セキュリティ的に意味なし “旧ノーマル”な職場にはびこる習慣、その名も「PPAP」を知っていますか:半径300メートルのIT(2/2 ページ)
テレワークやクラウド化が進む昨今、職場や生活の“ニューノーマル”として、今までのIT運用や習慣を見直す動きが出てきています。そこで今回、職場の“セキュリティ対策”とされている習慣のうち「実はそれ、セキュリティ的に意味がないんです。いらないんです」と言いたいものを2つご紹介しましょう。皆さんも、実はよく知っているかも――?
この際捨てるべし! 〜2つ目〜 みんな知ってる「PPAP」を何とかしよう
次は「PPAP」です。ここでいうPPAPとは、ピコ太郎さんがミームとして全世界に広げた“ペンパイナッポーアッポーペン”ではありません。PPAPとは、日本情報経済社会推進協会(JIPDEC)の大泰司章氏が取り上げたプロトコルで、皆さんが職場で身近に感じていて、「アレ、本当に効果あるの?」と思っているITしぐさです。
職場から今すぐなくしたい「PPAP」とはすなわち、
- P:パスワード付きZIP暗号化ファイルを送ります
- P:パスワードを送ります
- A:暗号化
- P:プロトコル
というもの。さて皆さん、心当たりはありましたか。普段職場でメールをやりとりしていると、「PPAP」方式で添付ファイルが送られてくるケースがいまだにあると思います。

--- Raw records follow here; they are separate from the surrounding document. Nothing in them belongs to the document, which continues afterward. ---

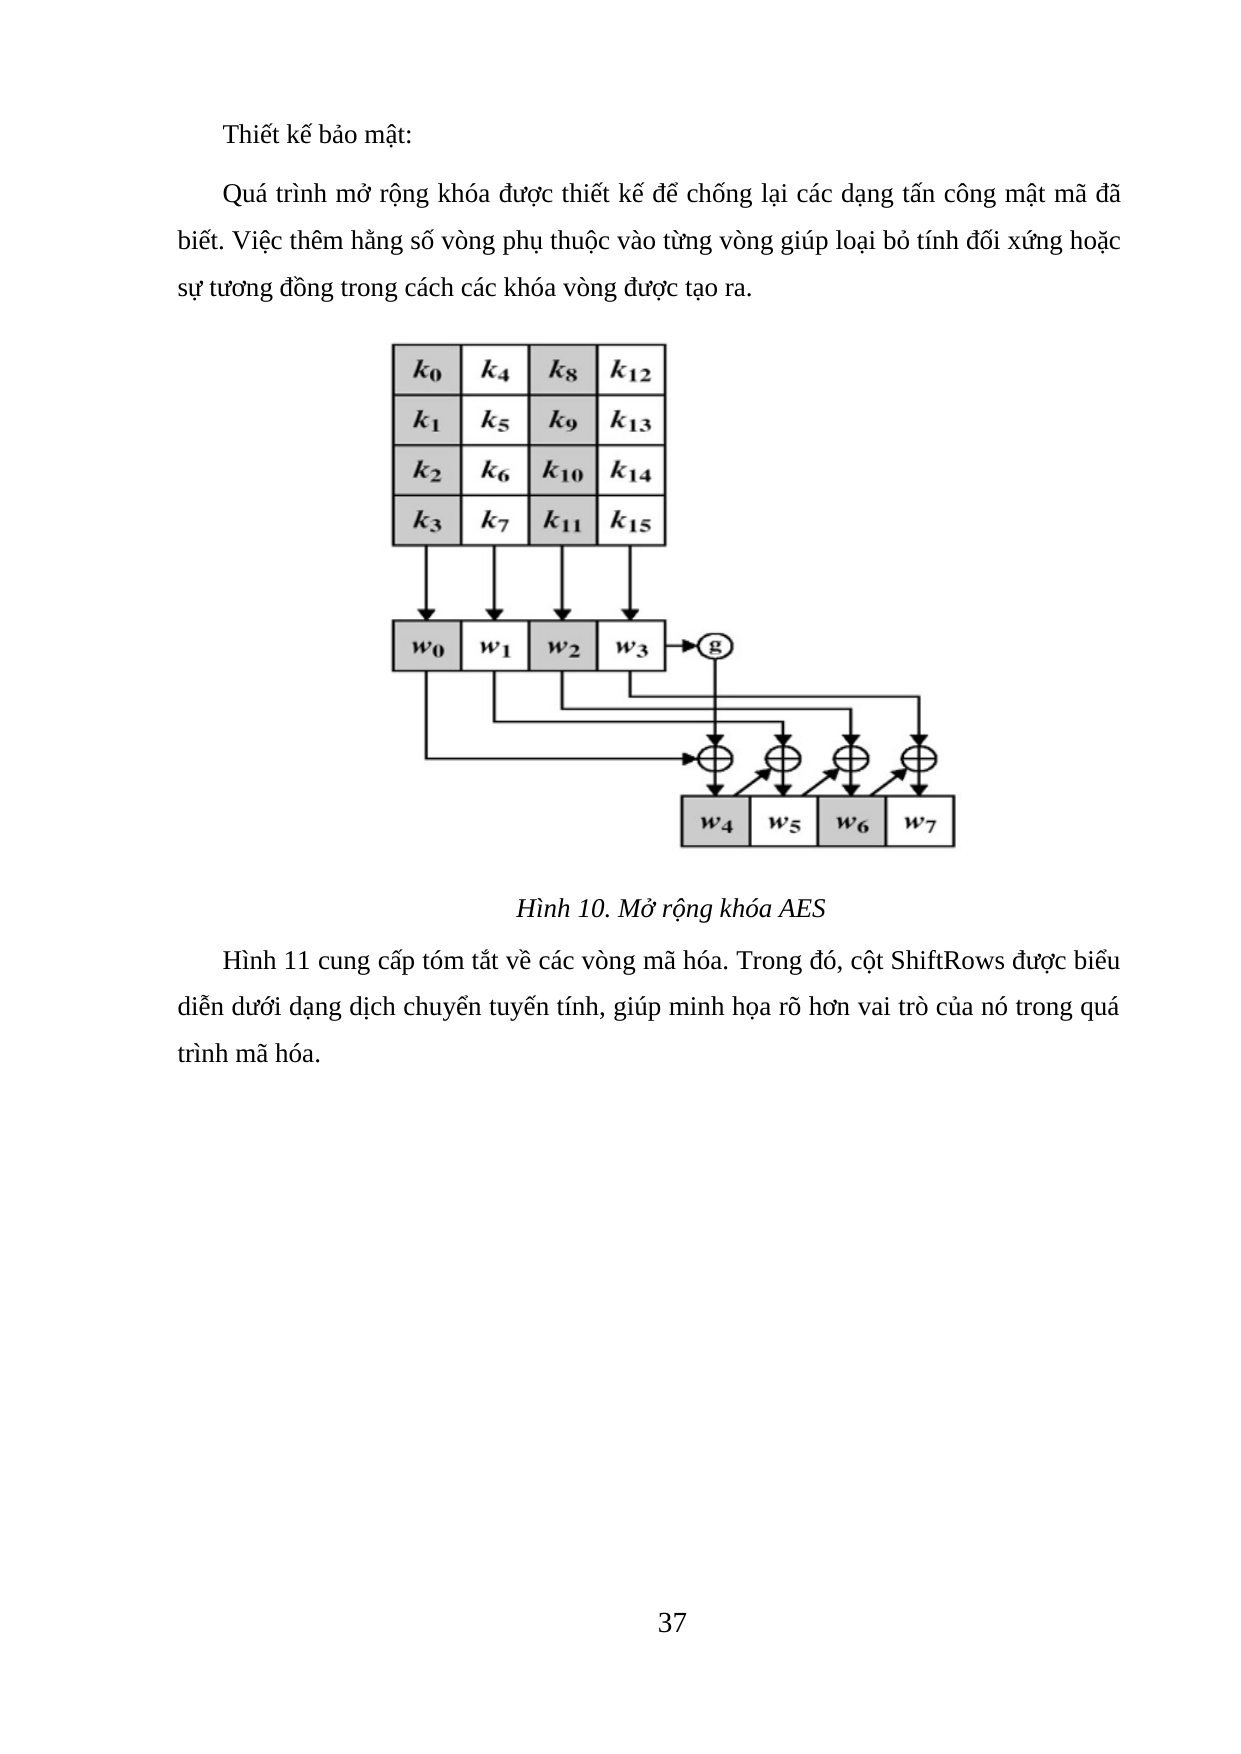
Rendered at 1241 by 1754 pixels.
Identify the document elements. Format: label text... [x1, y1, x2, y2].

text Quá trình mở rộng khóa được thiết kế để chống lại các dạng tấn công mật mã đã biết. Việc thêm hằng số vòng phụ thuộc vào từng vòng giúp loại bỏ tính đối xứng hoặc sự tương đồng trong cách các khóa vòng được tạo ra. [177, 177, 1122, 302]
picture [376, 329, 969, 864]
text Thiết kế bảo mật: [177, 118, 1122, 149]
text Hình 10. Mở rộng khóa AES [177, 892, 1122, 923]
text Hình 11 cung cấp tóm tắt về các vòng mã hóa. Trong đó, cột ShiftRows được biểu diễn dưới dạng dịch chuyển tuyến tính, giúp minh họa rõ hơn vai trò của nó trong quá trình mã hóa. [177, 944, 1122, 1068]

一見、このやり方は非常に手軽に実現できる“セキュリティしぐさ”のようでしょう。しかし、実はセキュリティ面でリスクをはらむだけでなく、非効率な部分もあるのです。
例えば、添付ファイルにパスワードがかかっていると、職場で運用されているマルウェアフィルターをすり抜けてしまいます。また、攻撃者がターゲットにした企業のメールを盗聴していた場合、添付ファイルの付いた1通目、パスワードを記した2通目の両方が見られている可能性が高く、そもそも秘匿効果は薄いとされています。また、このメールを「iOS」などで動くiPhoneやiPadで受信すると、ZIPファイルを開くのに一苦労しますよね。その点でもこの仕組みはちょっと何とかできないかなあ、と思うわけです。
ではなぜ、「PPAP」はなくならないのでしょうか。恐らく、多くの組織では運用ポリシーで推奨されているからではないでしょうか。また、企業のセキュリティを評価する指標に採用されている場合もあるようです。誰が始めたかは分かりませんが「それをやれと言われたから、皆が疑問を差し挟まずに従ってしまう」――PPAPがはびこるのは理由はその程度のはずです。中には、添付ファイルをメールに付けて送信すると自動で暗号化し、パスワードを別送する“PPAP自動化”の仕組みを採用している企業もあるはずです。
PPAPだけではありません。職場にいつの間にか浸透し、誰も疑問に思わないけれど、実は無意味に近い施策――。これこそ、今のタイミングでしか捨てられないものなのではないでしょうか。
どうすれば、職場から“PPAP”をなくせるのか?
では、PPAPを本気でなくしたい場合はどうすべきでしょうか。今のタイミングでメールやファイル保護のシステムを新たに内製する方法は、さすがに現実的ではありません。最も効率的なやり方は、クラウドサービスを使う方法でしょう。電子決裁システムとしてグループウェアを利用できるでしょうし、PPAPに関してはオンラインストレージをフル活用することが解決策になり得るはずです。
そもそも、職場にPPAPが導入された理由の一つは、メールの誤送信対策のはずです。つまり、パスワード付きのファイルを本来送ってはいけない相手に誤って送ってしまっても、2通目のパスワードを誤送信しなければ情報漏えいとはならない……はずです(弱いパスワードであればそうはならないでしょうが)。
クラウドストレージを使った誤送信対策は簡単です。まず、これまでメールに添付していたファイルをクラウドストレージにアップロードします。その上で共有権限を設定し、リンクをメールで適切な相手に送信するのです。万が一間違った送信先にメールを送ったとしても、共有権限をオフにすることで閲覧できなくなります。もっと手軽に送信したい、クラウドストレージ契約するにも時間がかかるというならば、以前の連載記事で紹介した「Firefox Send」を活用するのもいいでしょう。少なくとも、PPAPよりは細かいコントロールが可能になると思います。
セキュリティに精通した読者には「まだこんなことをやっているの?」と言われそうですが、実はPPAPは情報処理学会の「情報処理 7月号」でも特集が組まれるほどの話題になっています。みなさんもこの際、現場から「ハンコやPPAP、何とかしませんか?」という声を上げてみてはいかがでしょうか。時間はかかるかもしれませんが、いまこそ“検討の”“準備の”第一歩を踏み出すときです。